- 最新の骨粗鬆症治療について
 - 投稿者:にのみや整形外科 院長 二宮 康明
 
  みなさんの中にも骨粗鬆症を飲み薬や注射薬で加療されている方はたくさんいらっしゃると思います。骨密度を測定して数字が低いから飲み始める方がほとんどだと思いますが、中には背骨の圧迫骨折や大腿骨のつけねの骨折を受傷した事がある方もおられるのではないでしょうか。骨粗鬆症になると、転んだとかしりもちをついたくらいのことで骨折することが多々ありますが、骨折しやすい部位がいくつかあります。その中でも背骨の圧迫骨折や大腿骨のつけねの骨折は骨粗鬆症が進行しているサインとなります。
骨密度測定は骨のカルシウム量を測定していますが、骨の強さのもうひとつの大事な要素であるコラーゲンについては測定する方法がありません。カルシウムは減っていないがコラーゲンが少なくなっているタイプの骨粗鬆症は骨密度測定すると数字は良いのに、しりもちついたら背骨の圧迫骨折を起こしたり転んだら大腿骨のつけねを骨折したりするわけです。つまり骨粗鬆症の治療を骨密度の数字だけで決めるのは危険で、骨折をした事があるのか、また実際に背骨のレントゲンを撮影して圧迫骨折があるのか等も考慮して決めなくてはなりません。
 骨粗鬆症のお薬はたくさんありますが、そのなかに骨を強くするお薬がいくつかあります。こう言うとみなさんの中には、私が処方してもらっているお薬は飲んでも骨は強くならないの?と思う方もいらっしゃるかもしれません。ほとんどの骨粗鬆症のお薬の効き目は(厳密に言うと多少骨密度は増えますが)わかりやすく言えば進行しないようにくい止めてくれるようなイメージで考えてもらうと良いかと思います。骨を強くするタイプの骨粗鬆症のお薬はテリパラチドやロモソズマブという名前のお薬で、すべて注射薬です。
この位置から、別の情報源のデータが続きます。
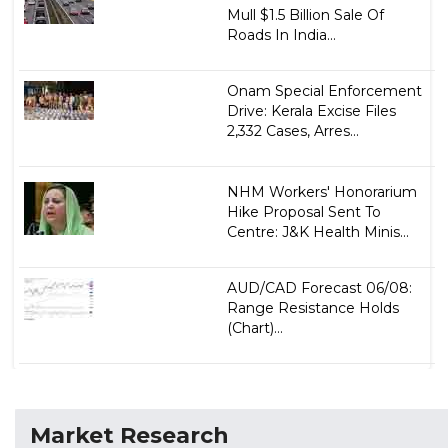
Mull $1.5 Billion Sale Of
Roads In India...
Onam Special Enforcement
Drive: Kerala Excise Files
2,332 Cases, Arres...
NHM Workers' Honorarium
Hike Proposal Sent To
Centre: J&K Health Minis...
AUD/CAD Forecast 06/08:
Range Resistance Holds
(Chart)...
Market Research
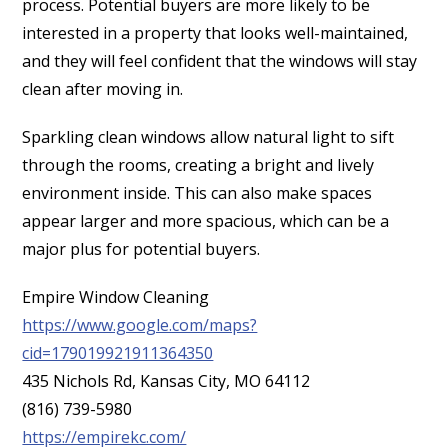
process. Potential buyers are more likely to be
interested in a property that looks well-maintained,
and they will feel confident that the windows will stay
clean after moving in.
Sparkling clean windows allow natural light to sift
through the rooms, creating a bright and lively
environment inside. This can also make spaces
appear larger and more spacious, which can be a
major plus for potential buyers.
Empire Window Cleaning
https://www.google.com/maps?
cid=179019921911364350
435 Nichols Rd, Kansas City, MO 64112
(816) 739-5980
https://empirekc.com/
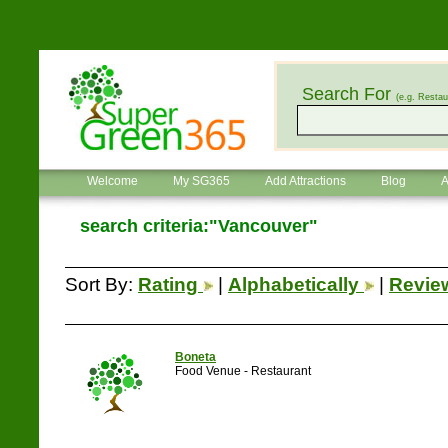
Search For
(e.g. Restau
Welcome
My SG365
Add Attractions
Blog
A
search criteria:"Vancouver"
Sort By:
Rating
|
Alphabetically
|
Revi
Boneta
Food Venue - Restaurant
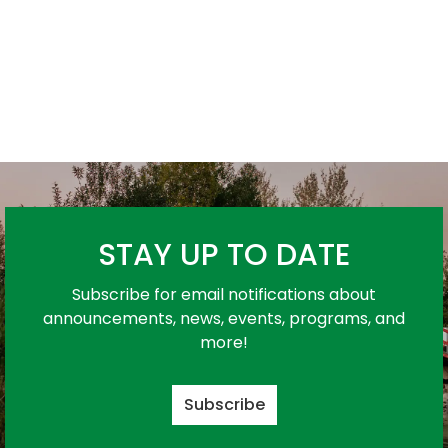
STAY UP TO DATE
Subscribe for email notifications about
announcements, news, events, programs, and
more!
Subscribe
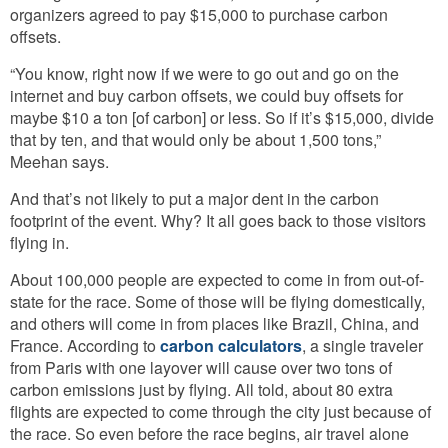
organizers agreed to pay $15,000 to purchase carbon
offsets.
“You know, right now if we were to go out and go on the
internet and buy carbon offsets, we could buy offsets for
maybe $10 a ton [of carbon] or less. So if it’s $15,000, divide
that by ten, and that would only be about 1,500 tons,”
Meehan says.
And that’s not likely to put a major dent in the carbon
footprint of the event. Why? It all goes back to those visitors
flying in.
About 100,000 people are expected to come in from out-of-
state for the race. Some of those will be flying domestically,
and others will come in from places like Brazil, China, and
France. According to
carbon calculators
, a single traveler
from Paris with one layover will cause over two tons of
carbon emissions just by flying. All told, about 80 extra
flights are expected to come through the city just because of
the race. So even before the race begins, air travel alone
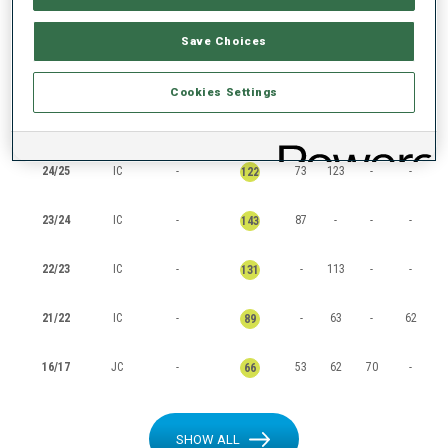
RANKINGS
Save Choices
Cookies Settings
SEASON
CUP
POINTS
TOTAL
IN
SP
PU
MS
24/25
IC
-
73
123
-
-
122
23/24
IC
-
87
-
-
-
143
22/23
IC
-
-
113
-
-
131
21/22
IC
-
-
63
-
62
89
16/17
JC
-
53
62
70
-
66
SHOW ALL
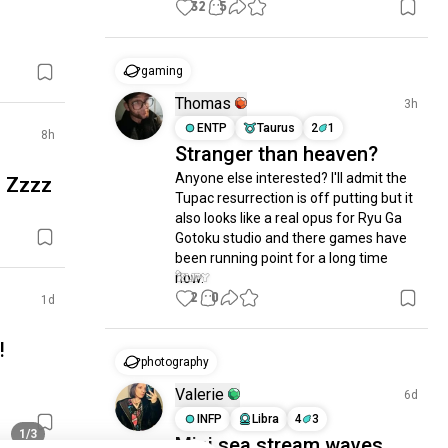
32
5
gaming
Thomas
3h
ENTP
Taurus
2
1
8h
Stranger than heaven?
Anyone else interested? I'll admit the 
! Zzzz
Tupac resurrection is off putting but it 
also looks like a real opus for Ryu Ga 
Gotoku studio and there games have 
been running point for a long time 
now.
2
0
1d
!
photography
Valerie
6d
INFP
Libra
4
3
1/3
Mini sea stream waves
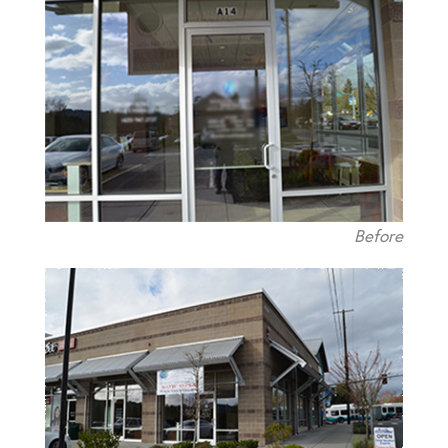
Before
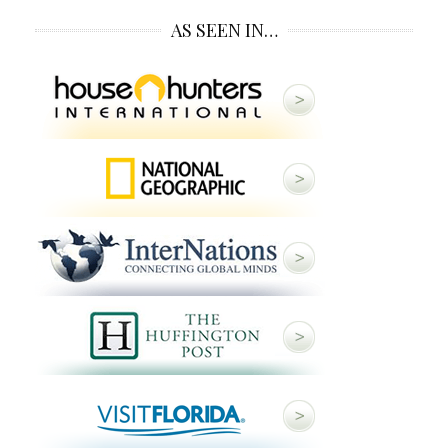
AS SEEN IN…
1回背骨を骨折すると次の骨折を起こす危険が格段にはね上がります。そして骨折の数が増えていくと要介護の状態に近づいて行きます。ということで次の骨折を起こさないために、テリパラチドやロモソズマブという強力な効果のあるお薬を使って骨を強くすることが大事です。ちなみに効き目が良いだけにお値段も高く、1ヶ月のお薬代が1割負担の方で高いもので5,000円程度から安いもので2,000円程度です。これらの注射薬はどのような方に使ってよいのかが厳密に決められています。たとえば、圧迫骨折を2回した事があるとか骨密度が60%以下であるなどです。つまりいつ骨折が起こるかもしれない骨折リスクの大きい重症の骨粗鬆症の方には使ってよしとなっています。骨粗鬆症のお薬を処方されていても、背骨や大腿骨を骨折した事がある方はぜひ整形外科専門医を受診してみてはいかがでしょうか。本当に今処方されているお薬でいいのか、それとも骨を強くする注射薬を使うべきなのか判断していただくことをおすすめします。